═══ Data in this exercise

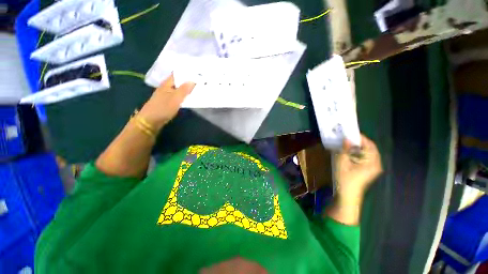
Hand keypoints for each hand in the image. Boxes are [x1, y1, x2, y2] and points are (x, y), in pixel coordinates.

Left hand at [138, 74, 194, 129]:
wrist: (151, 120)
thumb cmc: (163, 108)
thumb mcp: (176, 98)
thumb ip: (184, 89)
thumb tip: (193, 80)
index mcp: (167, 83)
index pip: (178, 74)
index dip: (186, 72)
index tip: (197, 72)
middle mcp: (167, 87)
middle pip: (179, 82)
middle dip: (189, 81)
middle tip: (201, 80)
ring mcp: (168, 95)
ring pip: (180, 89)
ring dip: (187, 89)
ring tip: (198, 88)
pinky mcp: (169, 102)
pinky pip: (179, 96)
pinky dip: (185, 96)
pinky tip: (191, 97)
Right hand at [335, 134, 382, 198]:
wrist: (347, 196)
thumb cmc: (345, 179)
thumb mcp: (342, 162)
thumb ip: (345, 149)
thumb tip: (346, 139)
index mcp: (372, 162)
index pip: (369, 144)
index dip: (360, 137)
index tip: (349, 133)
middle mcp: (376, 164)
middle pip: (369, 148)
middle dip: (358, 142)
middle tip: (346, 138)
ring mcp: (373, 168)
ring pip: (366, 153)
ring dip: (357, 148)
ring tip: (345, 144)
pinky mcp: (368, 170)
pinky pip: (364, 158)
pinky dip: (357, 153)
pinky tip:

══════
═══ Data in this exercise

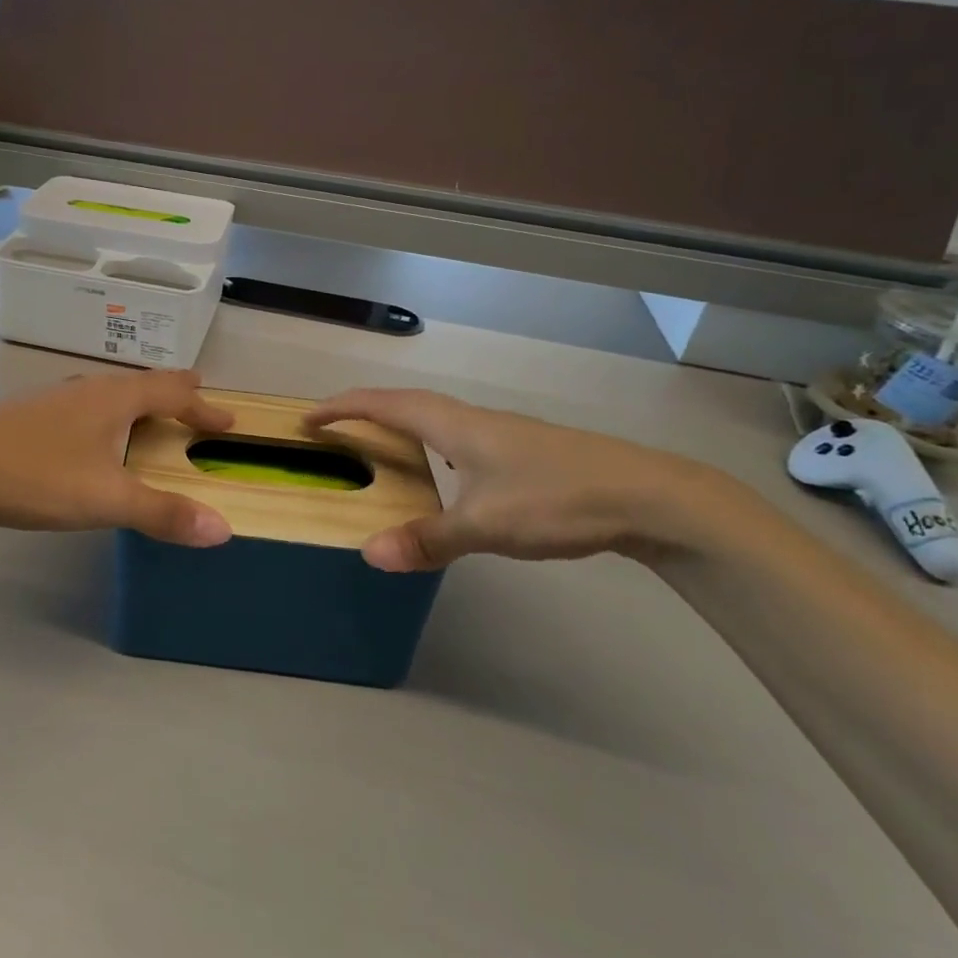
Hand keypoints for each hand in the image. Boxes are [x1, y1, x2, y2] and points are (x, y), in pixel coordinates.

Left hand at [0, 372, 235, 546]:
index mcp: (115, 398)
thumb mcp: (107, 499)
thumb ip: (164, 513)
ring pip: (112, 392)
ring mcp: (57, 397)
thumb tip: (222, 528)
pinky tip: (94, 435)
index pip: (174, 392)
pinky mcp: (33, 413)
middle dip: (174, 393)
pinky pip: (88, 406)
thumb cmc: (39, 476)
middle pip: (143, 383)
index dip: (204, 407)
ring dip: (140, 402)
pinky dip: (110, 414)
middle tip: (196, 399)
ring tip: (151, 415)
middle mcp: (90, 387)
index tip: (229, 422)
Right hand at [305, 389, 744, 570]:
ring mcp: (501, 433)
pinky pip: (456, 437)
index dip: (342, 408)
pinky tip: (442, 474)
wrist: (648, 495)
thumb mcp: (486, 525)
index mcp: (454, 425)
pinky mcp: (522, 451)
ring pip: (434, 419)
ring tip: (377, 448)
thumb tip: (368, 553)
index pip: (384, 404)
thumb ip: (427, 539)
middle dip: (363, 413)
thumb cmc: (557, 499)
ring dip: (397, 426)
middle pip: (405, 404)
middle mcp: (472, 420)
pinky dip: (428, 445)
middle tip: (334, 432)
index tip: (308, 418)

══════

_The problem_: The exact lines of the material above starting at the one that contains "pinky tip: (191, 97)" and ending at the one that contains "middle pip: (369, 148)" are what to retype; leave out everything else.

_The completed task_:
pinky tip: (191, 97)
Right hand at [335, 134, 382, 198]:
wrist: (347, 196)
thumb cmc: (345, 179)
thumb mcp: (342, 162)
thumb ip: (345, 149)
thumb tip: (346, 139)
index mcp: (372, 162)
index pip: (369, 144)
index dip: (360, 137)
index tip: (349, 133)
middle mcp: (376, 164)
middle pip: (369, 148)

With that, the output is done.